Never batch decisions and apply at session end. Batching converts a safe-by-default workflow into an all-or-nothing transaction where partial completion means lost decisions. If you discover mid-session that batching is happening (no edits visible on the doc after the first few decisions), stop and ask Claude to flush pending decisions to the doc before continuing.
Maintenance
Self-review regeneration contract: when SKILL.md or any file in references/ changes materially (new section added, technique consolidated, criteria modified, scripts changed), regenerate examples/self-review-vN.md by applying this skill to itself. A stale self-review is itself a finding the next reviewer of this skill should flag.
Convergence criterion (when to stop self-iterating): stop self-iteration when a self-review round produces:
- 0 cardinal sins, AND
- 0 blocking issues, AND
- fewer than 5 non-blocking concerns, AND
- the skill has been applied to ≥1 real (non-self) design doc since the last self-review
Until the external-application condition is met, further self-iteration risks regression-by-polish: each fix could introduce a new issue.

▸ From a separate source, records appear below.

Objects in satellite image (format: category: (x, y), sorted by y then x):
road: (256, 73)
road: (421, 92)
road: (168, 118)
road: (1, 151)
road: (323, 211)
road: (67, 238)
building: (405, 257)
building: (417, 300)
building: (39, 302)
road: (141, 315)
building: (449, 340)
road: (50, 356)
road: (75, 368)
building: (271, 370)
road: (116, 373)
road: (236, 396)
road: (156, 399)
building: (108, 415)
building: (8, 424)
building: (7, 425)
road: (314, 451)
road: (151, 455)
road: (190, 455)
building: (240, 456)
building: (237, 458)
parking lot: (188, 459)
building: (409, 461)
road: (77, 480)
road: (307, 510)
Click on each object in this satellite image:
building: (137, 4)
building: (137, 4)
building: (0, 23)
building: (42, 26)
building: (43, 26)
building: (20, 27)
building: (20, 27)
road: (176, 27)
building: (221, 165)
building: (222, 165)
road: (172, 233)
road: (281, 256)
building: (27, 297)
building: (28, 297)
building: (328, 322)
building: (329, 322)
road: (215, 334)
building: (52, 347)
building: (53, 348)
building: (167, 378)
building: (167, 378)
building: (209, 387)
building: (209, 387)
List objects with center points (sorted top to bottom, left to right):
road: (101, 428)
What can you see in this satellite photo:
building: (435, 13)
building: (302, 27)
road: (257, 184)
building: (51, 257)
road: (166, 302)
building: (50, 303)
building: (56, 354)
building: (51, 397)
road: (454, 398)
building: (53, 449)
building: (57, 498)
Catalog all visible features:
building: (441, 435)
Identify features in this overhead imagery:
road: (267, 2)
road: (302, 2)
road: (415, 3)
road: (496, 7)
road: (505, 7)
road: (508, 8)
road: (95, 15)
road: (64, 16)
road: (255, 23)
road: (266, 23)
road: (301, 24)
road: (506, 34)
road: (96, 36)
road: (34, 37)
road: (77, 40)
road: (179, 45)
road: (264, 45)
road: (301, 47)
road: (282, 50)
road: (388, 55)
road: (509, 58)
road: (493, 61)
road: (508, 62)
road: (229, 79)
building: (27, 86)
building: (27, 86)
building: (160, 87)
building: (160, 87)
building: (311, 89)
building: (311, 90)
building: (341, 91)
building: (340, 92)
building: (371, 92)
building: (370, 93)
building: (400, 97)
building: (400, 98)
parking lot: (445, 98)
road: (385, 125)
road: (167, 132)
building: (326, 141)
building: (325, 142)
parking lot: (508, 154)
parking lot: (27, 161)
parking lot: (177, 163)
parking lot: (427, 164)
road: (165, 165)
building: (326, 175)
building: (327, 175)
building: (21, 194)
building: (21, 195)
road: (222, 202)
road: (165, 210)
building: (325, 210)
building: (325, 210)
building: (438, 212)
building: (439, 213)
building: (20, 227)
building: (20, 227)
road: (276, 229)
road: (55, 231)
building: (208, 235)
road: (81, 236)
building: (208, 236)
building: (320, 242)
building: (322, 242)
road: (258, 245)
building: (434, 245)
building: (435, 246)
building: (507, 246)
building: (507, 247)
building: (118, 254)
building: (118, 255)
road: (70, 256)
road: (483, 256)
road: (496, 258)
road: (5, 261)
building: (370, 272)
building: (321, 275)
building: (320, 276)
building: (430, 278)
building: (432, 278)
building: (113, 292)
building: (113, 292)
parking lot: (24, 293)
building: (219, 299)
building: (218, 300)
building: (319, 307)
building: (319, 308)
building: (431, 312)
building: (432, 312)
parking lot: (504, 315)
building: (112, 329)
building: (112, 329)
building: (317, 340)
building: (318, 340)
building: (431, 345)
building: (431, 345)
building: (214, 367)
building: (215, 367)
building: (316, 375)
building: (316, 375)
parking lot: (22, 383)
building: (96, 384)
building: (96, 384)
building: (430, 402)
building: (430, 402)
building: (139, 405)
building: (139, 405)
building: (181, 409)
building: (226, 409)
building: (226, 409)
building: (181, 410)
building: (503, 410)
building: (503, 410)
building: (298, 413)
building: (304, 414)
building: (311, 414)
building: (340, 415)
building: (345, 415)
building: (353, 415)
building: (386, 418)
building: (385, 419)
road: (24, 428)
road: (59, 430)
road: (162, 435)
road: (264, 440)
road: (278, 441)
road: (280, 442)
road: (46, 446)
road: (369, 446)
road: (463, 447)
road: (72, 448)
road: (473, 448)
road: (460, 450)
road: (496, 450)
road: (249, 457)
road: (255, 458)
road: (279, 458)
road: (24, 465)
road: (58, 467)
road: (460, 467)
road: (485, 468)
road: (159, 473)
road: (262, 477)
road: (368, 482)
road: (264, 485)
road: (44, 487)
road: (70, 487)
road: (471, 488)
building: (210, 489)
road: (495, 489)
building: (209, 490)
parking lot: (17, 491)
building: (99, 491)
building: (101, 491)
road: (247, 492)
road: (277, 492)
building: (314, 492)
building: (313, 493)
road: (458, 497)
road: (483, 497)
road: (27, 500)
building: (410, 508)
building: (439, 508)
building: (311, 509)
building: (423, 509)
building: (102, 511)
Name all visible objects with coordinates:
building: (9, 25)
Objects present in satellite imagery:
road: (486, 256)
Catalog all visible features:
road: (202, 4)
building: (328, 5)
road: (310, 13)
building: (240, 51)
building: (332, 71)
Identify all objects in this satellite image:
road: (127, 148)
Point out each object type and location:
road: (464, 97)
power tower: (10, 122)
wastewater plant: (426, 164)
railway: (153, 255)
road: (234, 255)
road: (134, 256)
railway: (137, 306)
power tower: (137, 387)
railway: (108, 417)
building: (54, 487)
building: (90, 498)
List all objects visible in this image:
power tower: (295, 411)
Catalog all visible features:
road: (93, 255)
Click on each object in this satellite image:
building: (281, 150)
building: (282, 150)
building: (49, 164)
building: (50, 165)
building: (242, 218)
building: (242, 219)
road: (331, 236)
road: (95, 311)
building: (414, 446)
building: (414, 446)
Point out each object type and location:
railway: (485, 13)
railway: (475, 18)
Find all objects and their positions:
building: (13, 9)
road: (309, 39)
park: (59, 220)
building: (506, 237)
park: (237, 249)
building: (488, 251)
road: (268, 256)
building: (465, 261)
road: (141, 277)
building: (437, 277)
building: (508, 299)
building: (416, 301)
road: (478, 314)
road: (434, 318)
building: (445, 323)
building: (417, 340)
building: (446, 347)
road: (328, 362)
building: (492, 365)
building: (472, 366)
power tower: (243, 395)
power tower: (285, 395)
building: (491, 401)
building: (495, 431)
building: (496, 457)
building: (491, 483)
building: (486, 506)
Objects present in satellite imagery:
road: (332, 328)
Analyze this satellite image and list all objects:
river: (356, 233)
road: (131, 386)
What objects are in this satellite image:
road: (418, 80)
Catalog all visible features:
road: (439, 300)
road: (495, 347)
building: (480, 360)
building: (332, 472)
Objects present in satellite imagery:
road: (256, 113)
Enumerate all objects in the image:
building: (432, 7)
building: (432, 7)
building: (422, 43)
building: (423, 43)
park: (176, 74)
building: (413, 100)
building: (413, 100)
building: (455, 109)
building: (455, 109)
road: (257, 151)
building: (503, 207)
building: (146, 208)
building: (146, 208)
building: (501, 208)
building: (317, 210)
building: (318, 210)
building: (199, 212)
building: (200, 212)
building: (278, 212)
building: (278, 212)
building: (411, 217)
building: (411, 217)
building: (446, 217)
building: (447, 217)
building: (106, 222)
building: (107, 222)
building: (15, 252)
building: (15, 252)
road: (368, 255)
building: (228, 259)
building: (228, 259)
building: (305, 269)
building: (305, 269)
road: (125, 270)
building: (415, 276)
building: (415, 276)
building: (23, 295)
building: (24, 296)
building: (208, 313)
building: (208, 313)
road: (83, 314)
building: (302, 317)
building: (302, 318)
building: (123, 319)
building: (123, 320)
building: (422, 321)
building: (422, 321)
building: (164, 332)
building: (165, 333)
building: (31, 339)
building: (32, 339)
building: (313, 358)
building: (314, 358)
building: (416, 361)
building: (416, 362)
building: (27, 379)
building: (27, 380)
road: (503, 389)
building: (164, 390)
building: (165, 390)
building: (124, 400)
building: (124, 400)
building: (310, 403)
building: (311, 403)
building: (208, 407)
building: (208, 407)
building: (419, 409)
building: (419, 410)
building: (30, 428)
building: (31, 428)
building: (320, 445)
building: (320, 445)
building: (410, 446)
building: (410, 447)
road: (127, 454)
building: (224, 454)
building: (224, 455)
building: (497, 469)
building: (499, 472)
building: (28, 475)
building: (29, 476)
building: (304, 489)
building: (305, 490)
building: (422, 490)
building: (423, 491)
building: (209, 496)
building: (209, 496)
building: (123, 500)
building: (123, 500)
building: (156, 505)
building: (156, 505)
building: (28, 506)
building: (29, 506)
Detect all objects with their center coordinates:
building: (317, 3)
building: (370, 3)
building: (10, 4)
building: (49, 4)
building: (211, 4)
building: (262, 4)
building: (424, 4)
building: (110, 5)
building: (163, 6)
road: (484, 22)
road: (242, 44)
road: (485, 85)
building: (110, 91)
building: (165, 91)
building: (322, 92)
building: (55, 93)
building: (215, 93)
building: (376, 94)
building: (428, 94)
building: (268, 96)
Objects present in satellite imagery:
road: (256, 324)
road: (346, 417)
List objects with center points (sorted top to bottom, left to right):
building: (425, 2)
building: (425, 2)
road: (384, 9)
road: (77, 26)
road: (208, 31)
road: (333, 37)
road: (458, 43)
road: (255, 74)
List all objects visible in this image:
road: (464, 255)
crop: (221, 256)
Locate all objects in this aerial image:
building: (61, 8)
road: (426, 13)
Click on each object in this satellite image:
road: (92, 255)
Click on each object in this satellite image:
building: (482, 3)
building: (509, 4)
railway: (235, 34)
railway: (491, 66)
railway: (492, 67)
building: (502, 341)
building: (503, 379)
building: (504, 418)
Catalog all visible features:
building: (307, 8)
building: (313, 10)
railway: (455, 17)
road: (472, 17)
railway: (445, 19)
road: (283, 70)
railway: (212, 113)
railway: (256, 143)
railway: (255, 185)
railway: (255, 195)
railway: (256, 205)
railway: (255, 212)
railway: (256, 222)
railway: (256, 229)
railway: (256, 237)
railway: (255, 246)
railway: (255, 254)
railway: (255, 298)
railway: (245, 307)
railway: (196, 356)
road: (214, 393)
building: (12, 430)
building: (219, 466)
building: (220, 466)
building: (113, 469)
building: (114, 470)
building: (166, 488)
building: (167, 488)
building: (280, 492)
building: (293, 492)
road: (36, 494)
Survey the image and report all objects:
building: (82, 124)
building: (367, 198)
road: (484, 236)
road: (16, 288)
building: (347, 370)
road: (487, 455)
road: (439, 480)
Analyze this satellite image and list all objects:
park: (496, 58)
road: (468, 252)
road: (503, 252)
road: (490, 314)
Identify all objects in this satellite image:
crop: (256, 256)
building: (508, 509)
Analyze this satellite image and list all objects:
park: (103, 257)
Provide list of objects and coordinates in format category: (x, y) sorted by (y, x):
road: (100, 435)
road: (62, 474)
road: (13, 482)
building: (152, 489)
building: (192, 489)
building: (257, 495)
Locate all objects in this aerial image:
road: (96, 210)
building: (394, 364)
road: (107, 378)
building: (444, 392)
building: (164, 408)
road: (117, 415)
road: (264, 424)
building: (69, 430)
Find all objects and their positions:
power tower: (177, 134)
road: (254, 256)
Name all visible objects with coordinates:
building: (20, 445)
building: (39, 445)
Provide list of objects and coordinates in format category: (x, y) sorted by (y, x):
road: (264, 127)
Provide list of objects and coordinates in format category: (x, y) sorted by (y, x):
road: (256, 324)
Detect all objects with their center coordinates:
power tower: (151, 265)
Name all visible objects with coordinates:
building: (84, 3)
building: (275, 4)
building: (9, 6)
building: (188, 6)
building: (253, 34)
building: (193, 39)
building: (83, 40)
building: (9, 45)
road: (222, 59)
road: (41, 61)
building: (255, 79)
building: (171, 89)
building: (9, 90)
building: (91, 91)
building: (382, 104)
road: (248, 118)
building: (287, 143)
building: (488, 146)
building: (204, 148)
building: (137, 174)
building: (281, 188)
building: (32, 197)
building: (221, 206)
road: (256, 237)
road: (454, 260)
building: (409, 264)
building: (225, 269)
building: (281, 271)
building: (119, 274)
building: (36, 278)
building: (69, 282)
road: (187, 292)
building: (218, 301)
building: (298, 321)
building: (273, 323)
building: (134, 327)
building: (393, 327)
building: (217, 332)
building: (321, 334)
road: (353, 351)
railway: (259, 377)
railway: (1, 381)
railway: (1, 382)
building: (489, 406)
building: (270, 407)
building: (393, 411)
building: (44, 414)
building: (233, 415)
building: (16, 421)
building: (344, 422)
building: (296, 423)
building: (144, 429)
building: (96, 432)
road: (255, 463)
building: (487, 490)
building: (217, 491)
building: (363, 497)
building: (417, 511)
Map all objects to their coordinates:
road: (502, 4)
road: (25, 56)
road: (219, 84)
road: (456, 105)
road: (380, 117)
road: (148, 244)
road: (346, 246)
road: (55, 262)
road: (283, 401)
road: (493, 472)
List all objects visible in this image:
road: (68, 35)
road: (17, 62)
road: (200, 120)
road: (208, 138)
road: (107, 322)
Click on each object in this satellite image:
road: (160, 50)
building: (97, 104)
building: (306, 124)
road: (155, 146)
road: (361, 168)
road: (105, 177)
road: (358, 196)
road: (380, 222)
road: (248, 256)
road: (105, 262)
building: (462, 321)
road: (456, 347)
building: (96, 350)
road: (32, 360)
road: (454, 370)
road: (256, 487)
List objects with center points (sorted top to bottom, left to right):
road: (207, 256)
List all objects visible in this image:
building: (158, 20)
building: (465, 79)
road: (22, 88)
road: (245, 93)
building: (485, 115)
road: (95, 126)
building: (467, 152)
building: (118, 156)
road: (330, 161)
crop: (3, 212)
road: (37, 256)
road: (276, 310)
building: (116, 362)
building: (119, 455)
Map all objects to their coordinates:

The maintenance contract still applies when the external application surfaces a real concern.
Limitations
The framework's discipline is asserted (by structure) and self-tested (by the example in examples/), not validated by external measurement against a corpus. See references/triage.md for tier-specific tradeoffs. Apply with these limits in mind: a finding from this skill is a claim that the discipline was applied, not that the finding is empirically validated as correct.